I find that when I was writing my second prompt, I matured from how I went about editing my paper the first time. In class we were given many tools such as The Little Seagull hand book that really went a long way in helping with MLA formatting. At the end of my paper I was able to use this and cite the majority of my work correctly in my writing and at the end of it in my works cited page. For example I was able to go into my Little Seagull handbook and look up how to site and essay that was in a magazine since that’s where we were reading John Lehrer’s essay from. Using other strategies that I learned about revising in class I was able to polish my paper quite well and rid of sentence fragments or grammar errors. For example, when revising this paper one technique to revise that I used was have someone else read my paper and they were able to catch some sentences didn’t sound quite right that I didn’t catch when I read it. For example in my rough draft, I had this sentence “The fact that art is so extremely flexible, no one feels left out, anyone is capable of doing it.”. My peer advised me to try to re-word it, that it sounded odd. In my revision I was able to change it to, “Art is so extremely flexible, anyone is capable of doing it, therefore no one feels left out.” making it sound much smoother.
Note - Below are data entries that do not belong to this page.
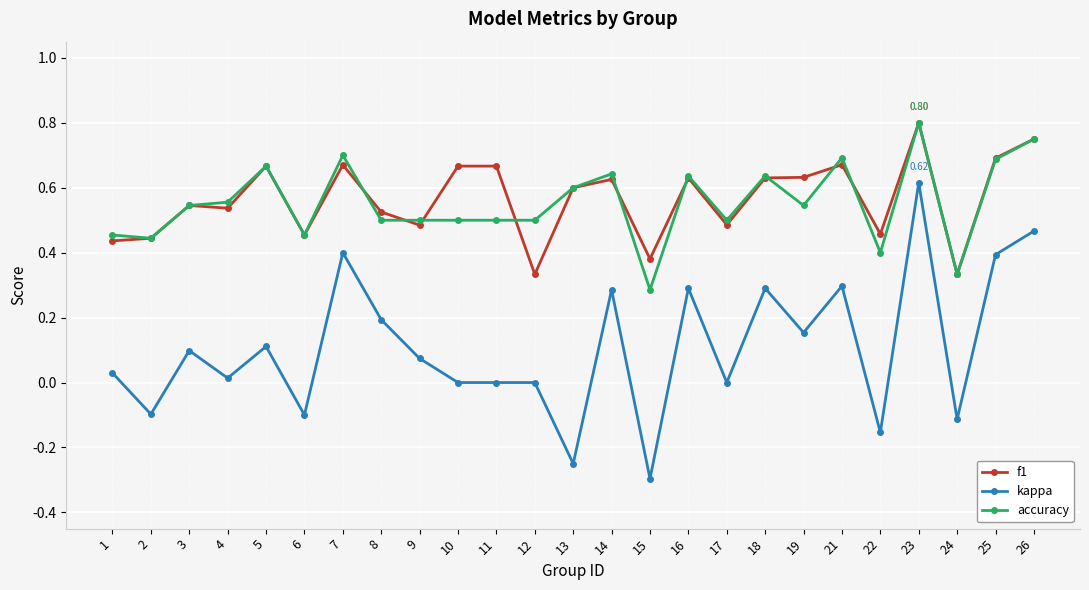

True or false: f1 and kappa intersect in this chart.

False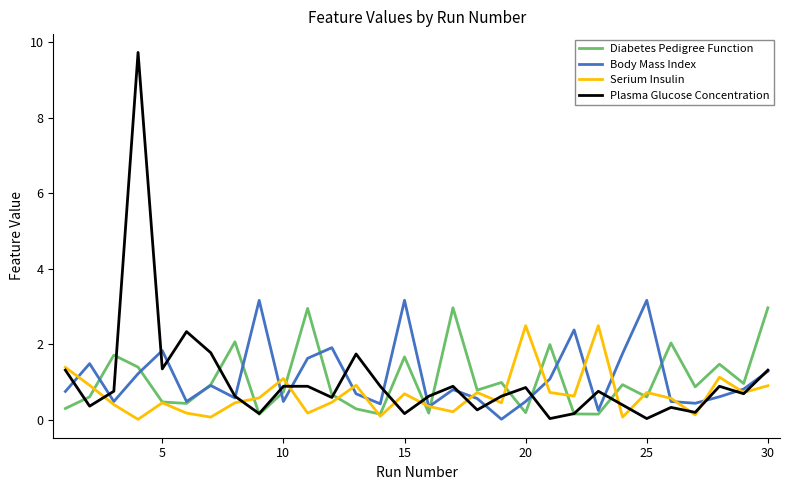

Which series has the largest range (max minus min)?

Plasma Glucose Concentration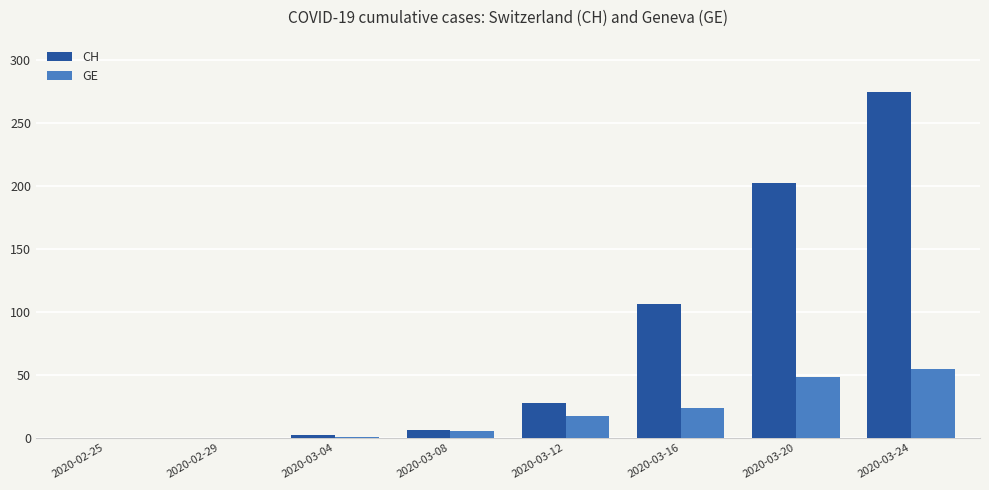

Which series changed the most between 2020-03-12 and 2020-03-24?

CH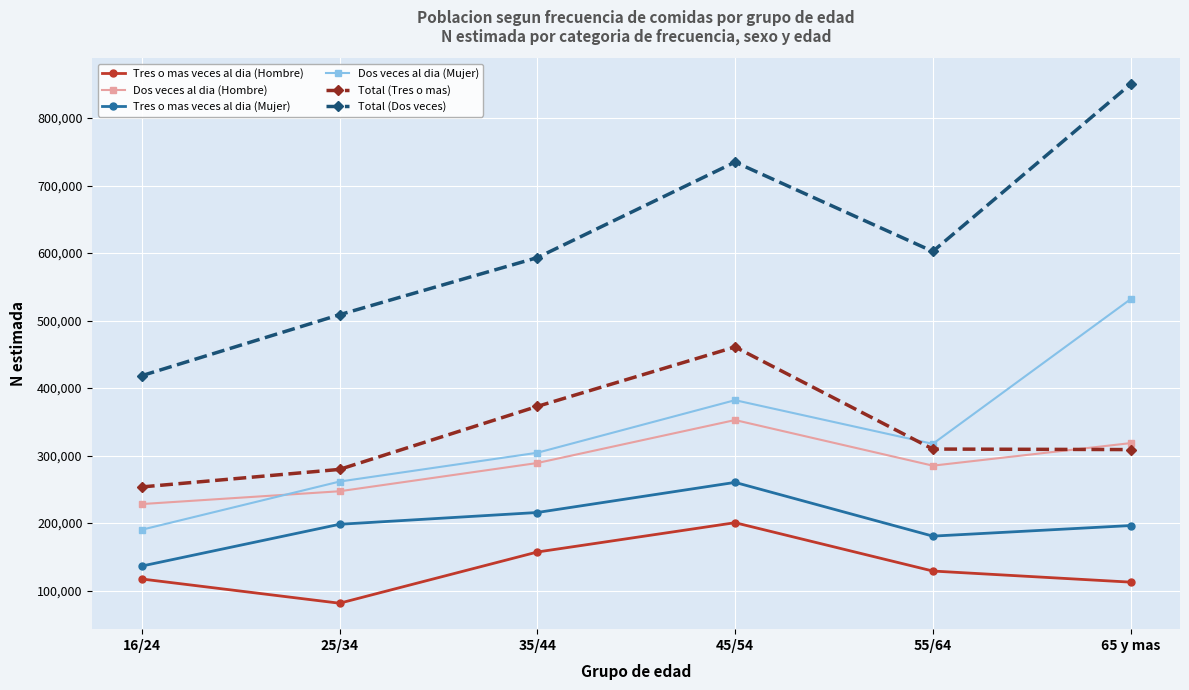

Where is the first local maximum for Total (Dos veces)?

45/54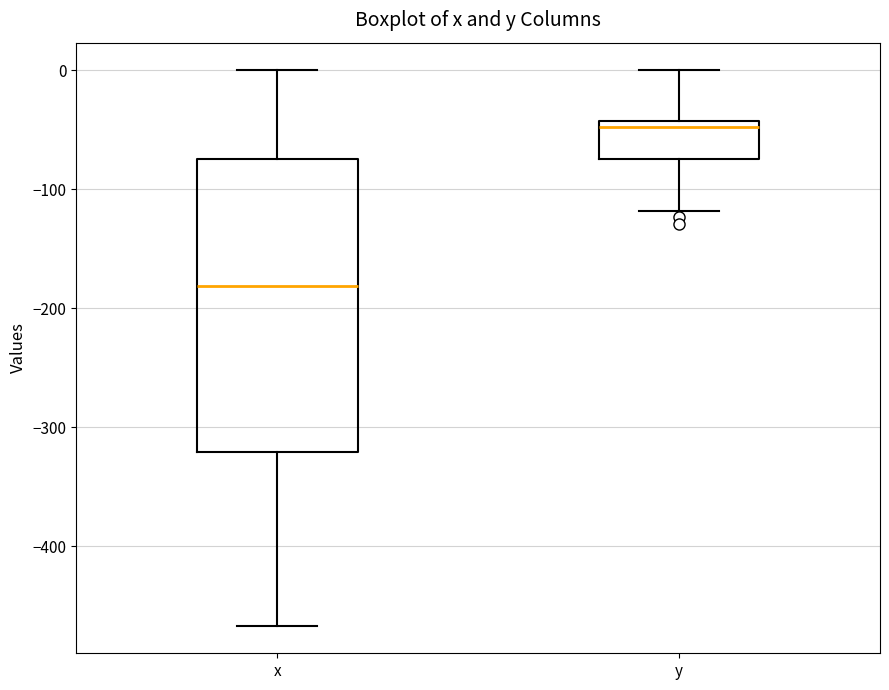

Which box is the tallest, from its lower edge to its upper edge?

x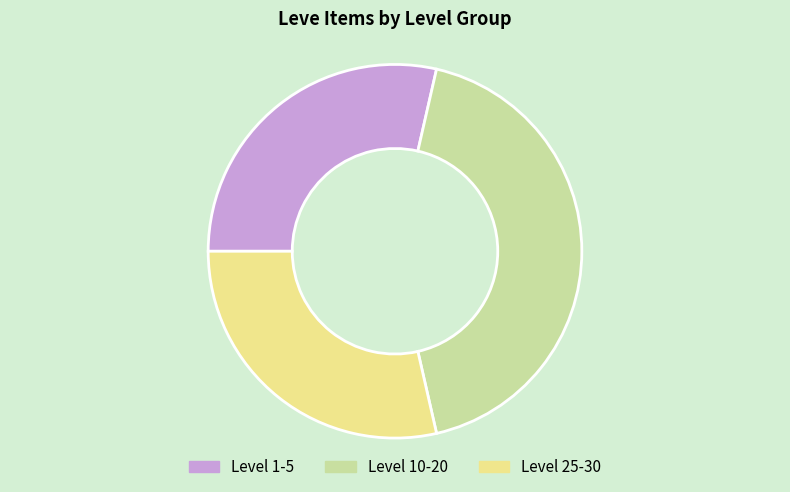

True or false: Level 25-30 accounts for 35% of the total.

False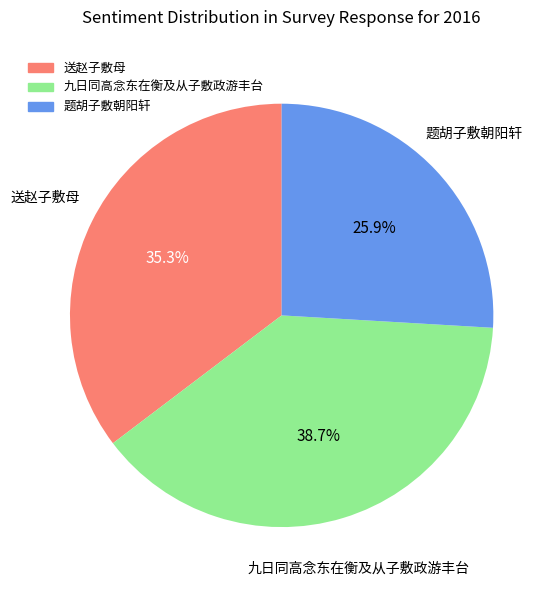

Is it true that 九日同高念东在衡及从子敷政游丰台 is 47% of the pie?

False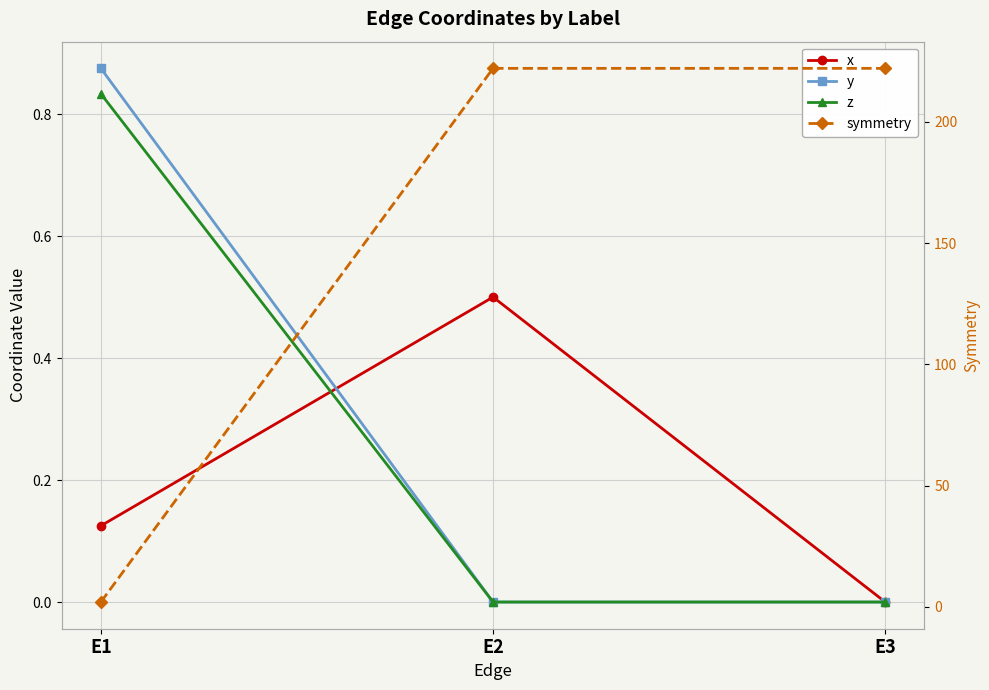

At which category is the sum across all series the highest?

E2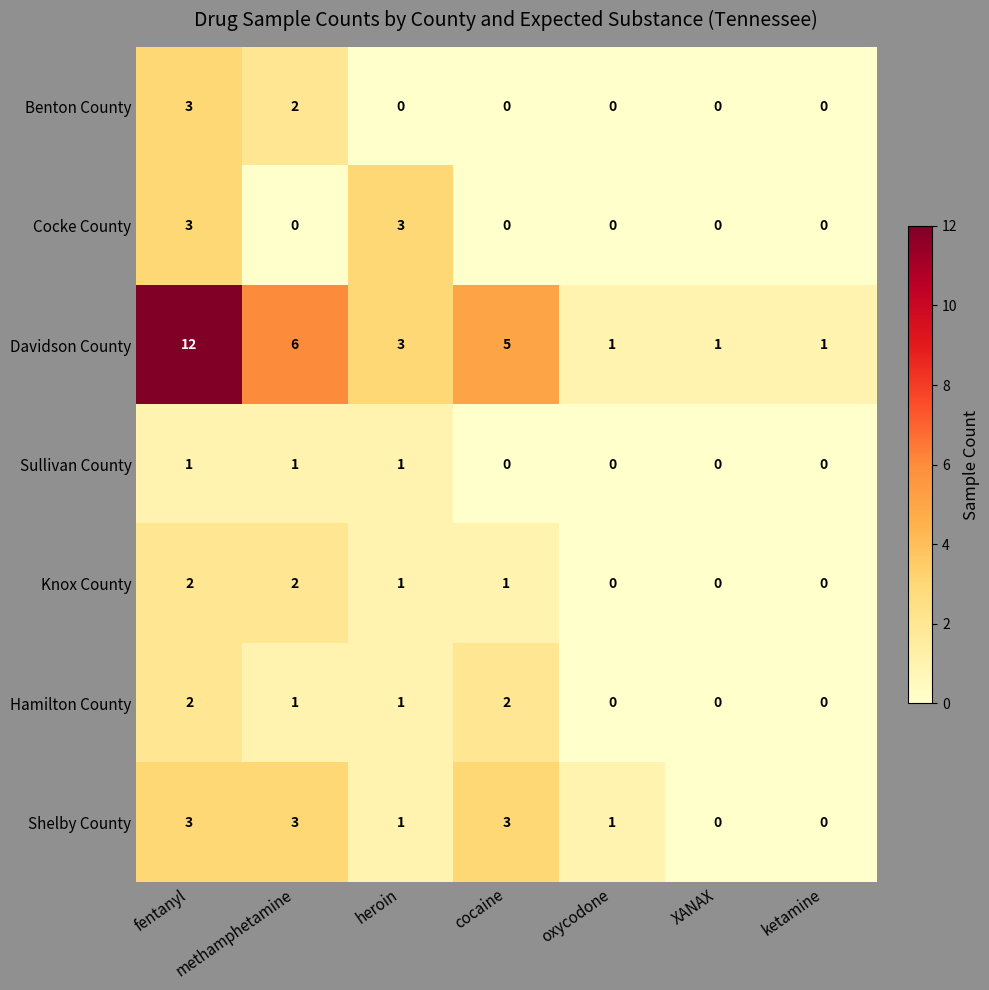

Which category has the highest value across all series?

fentanyl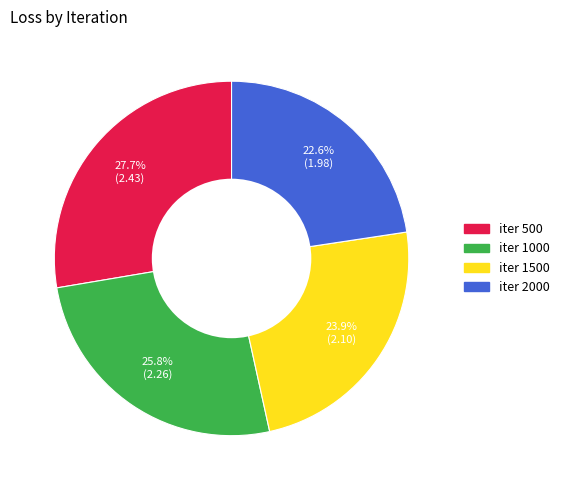

Is there any slice that represents more than half of the pie?

No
Other small revisions like these and a well done job in source citing also helped in my paper turning out well.

Final Draft of Prompt 2

First Draft of Prompt 2

-Learning Outcome 4

During this course I had multiple experiences with peer reviewing. When I first started the course, peer reviewing to me was merely skimming a peer’s paper and looking for spelling errors and sentence fragments. Now at the end of the course, I have a much better understanding of how to give a great peer review. I learned to thoroughly read a paper through looking for errors that have to do more with the writing than just the sentence fragments, or “Local Errors”. I was able to give comments on my peer’s paper that had to do with also editing ideas, evidence, and organization all along with the local errors. For example, you can read my 5th comment pertaining to “ideas” and see that I told my peer about how they put their opinion into the paper smoothly helping them to connect their ideas. You can see in my 7th comment pertaining to “evidence” I told my peer that they are supporting their evidence quite well, making it easier for the reader to understand the main arguments. You can see in my 15th comment pertaining to “organization” I advised my peer to reword their sentence, add more to it to help the reader better understand what they are trying to say. You can see in my 14th comment pertaining to “local feedback”, I just tell my peer that there is a sentence fragment, and the wording doesn’t sound quite right. I really was able to go into depth in this peer review after learning how to really peer review in this course, going above and beyond “local feedback” and really going in depth in helping my peer out in revision. Instead of skimming a peers paper like I had learned in the past, I have learned to read thoroughly with eyes wide open catching detail errors with proper peer review.